In order for their viewers to evaluate and better understand the content of a film under 90 seconds, Netflix decided to use engaging Movie posters. Neuroscientists have proven that an image can be processed and judged by a human in under 13 milliseconds. Compared to text, which takes a lot longer, an image does speak a thousand words.

The movie posters they put out originally were given to them by the studios at the time, and they were the generic movie posters that would be displayed in cinemas and on billboards. Now while these posters worked for their respective print mediums, Netflix caught on to the fact that it dampened the attractiveness of the movie on their platform for their viewers. Knowing that they had only 90 seconds to appeal to their audience they came up with a series of experiments in order to boost engagement.

They performed a series of A/B tests and explore-exploit tests, through which they tested whether the movie poster shown to the viewer would have an effect on their judgement of the movie itself. 

They designed a test that displayed multiple sets of images for each title, where the original movie poster provided by the studio acts as the control in this test. Their results, overall, unanimously proved that the audience/ test subjects reacted more strongly when faced with a complex set of emotions on the posters.

A good example of this test would be Strangers Things, the hit netflix drama series. Notice how many different ways the poster is shown to all the different accounts.

AI and ML

In order to decide which user will be shown which poster, Netflix tracks what the user has been watching again and groups that user into certain categories (again). So consider a movie like “The Intern”. If User X  happens to watch more of Anne Hathaway movies as compared to Robert De Niro, they are more likely to click on a movie poster with her face.

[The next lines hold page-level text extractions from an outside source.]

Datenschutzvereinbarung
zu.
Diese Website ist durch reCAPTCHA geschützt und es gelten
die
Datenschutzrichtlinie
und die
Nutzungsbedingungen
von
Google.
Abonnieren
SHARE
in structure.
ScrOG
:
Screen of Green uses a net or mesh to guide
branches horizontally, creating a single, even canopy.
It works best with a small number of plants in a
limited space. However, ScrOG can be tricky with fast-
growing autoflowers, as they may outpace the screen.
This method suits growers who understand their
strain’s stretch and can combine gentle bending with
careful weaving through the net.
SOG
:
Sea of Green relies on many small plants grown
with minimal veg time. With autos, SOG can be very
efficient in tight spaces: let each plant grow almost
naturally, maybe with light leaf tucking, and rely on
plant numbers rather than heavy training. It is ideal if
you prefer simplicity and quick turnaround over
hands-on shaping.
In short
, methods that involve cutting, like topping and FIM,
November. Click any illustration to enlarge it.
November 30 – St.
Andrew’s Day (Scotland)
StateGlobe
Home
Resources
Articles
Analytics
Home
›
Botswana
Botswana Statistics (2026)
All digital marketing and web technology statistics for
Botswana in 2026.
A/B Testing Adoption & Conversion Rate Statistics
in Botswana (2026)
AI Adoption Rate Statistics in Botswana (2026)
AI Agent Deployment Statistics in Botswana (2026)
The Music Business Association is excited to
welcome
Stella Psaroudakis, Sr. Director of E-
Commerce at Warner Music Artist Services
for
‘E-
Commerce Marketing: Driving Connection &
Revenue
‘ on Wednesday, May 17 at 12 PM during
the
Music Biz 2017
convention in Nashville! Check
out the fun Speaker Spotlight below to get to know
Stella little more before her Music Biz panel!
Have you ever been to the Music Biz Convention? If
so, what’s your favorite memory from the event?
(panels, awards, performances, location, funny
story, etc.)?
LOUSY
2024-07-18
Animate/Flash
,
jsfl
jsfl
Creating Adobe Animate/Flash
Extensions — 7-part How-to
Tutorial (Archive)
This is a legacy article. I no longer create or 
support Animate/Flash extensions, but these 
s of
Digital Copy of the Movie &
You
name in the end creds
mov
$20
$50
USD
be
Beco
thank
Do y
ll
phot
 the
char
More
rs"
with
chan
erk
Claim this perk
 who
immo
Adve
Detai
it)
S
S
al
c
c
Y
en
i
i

The same goes for genres as well. If User Y watches a lot of horror movies, they will react more strongly to a poster that depicts the horror elements of that movie.

The Morning after...

So there you have it - the reason behind all your late night binge watching sessions. It’s a combination of machine learning, human intervention and personalised artwork that have resulted in Netflix’s 1 billion dollar algorithm for recommendations. This award winning strategy, however, is just the beginning to Netflix’s ploy to boost engagement. Don’t get too curious though, since that probably means we’ll just have to pull through more all nighters.